SPEAKER_00The finding I want to flag for practitioners is the trade-off removal argument. The conventional assumption in marketing resource allocation is that you're always making a trade-off. If you invest in acquisition, you pull resources from retention, and vice versa. This paper argues that AI-enhanced agility can dissolve that constraint, allowing both to improve at once. That's a meaningful claim if it holds in your context. The honest caveat is that this study is from Chinese e-commerce SMEs, and the specific AI tools aren't identified in the abstract. So before you take this to a CFO as justification for an AI investment, you need to ask whether your context is close enough to the sample to make the parallel valid. A large enterprise in a Western consumer goods market is a long way from an e-commerce SME in China. What this study is more useful for right now is the framing it offers for internal AI investment conversations.

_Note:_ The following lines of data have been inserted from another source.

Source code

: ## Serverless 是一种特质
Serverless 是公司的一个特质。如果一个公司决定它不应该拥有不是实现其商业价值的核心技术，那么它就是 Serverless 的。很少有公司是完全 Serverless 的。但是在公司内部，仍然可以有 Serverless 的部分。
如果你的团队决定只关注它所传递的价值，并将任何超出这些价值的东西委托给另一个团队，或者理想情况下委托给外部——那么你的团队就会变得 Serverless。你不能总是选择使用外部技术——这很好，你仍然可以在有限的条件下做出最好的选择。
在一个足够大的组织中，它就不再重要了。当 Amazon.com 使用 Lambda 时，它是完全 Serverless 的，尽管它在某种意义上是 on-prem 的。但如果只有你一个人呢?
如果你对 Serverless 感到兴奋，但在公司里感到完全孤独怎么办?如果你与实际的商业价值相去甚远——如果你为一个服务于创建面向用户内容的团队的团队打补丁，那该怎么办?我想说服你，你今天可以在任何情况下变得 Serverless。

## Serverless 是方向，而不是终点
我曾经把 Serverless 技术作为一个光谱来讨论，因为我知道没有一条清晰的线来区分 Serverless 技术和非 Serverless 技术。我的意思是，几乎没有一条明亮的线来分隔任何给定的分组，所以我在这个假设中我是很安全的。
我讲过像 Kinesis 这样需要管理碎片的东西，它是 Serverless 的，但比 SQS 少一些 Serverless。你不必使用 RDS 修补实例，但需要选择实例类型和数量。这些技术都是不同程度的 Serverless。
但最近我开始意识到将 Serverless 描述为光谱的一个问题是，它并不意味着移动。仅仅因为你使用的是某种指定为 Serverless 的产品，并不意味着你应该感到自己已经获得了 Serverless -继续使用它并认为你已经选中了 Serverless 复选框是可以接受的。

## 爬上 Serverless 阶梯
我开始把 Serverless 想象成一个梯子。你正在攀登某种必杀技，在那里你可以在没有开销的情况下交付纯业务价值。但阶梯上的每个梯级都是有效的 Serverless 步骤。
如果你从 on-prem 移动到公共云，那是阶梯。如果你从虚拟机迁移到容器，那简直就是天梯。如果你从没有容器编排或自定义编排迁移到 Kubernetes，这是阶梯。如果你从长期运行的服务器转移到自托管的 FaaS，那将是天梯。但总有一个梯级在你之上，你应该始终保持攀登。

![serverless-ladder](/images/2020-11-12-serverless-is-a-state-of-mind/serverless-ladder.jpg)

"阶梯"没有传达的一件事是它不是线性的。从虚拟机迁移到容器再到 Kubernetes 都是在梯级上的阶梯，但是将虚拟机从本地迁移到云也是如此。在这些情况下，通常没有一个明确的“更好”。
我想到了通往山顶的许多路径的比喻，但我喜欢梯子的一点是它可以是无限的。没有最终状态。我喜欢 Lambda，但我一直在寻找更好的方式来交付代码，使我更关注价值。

The agility lens, positioning AI not as an automation tool, but as a capability that makes your organization faster and more adaptive, is a more compelling investment narrative than AI will automate tasks and cut costs. If you're building a business case, frame the benefit as reduced trade-off constraints and increased responsiveness, and point to studies like this one as supporting evidence with appropriate geographic and sector caveats. My triage verdict, deep dive. Because the parallel dual mediation framework gives practitioners a structured way to think about and measure AI's contribution to ROI across multiple performance dimensions. Get the full text to verify the methodology before using this in a business case. That's our briefing for today. Here's the deep dive cue. All five papers warrant a closer read. In priority order, vertical tacit collusion in AI mediated markets for anyone working on digital shelf or e-commerce strategy, personalized AI scaffolds, synergistic multi-turn collaboration in creative work for anyone evaluating or deploying AI creative tools, persuading the proxy for hospitality marketers, and anyone thinking about A.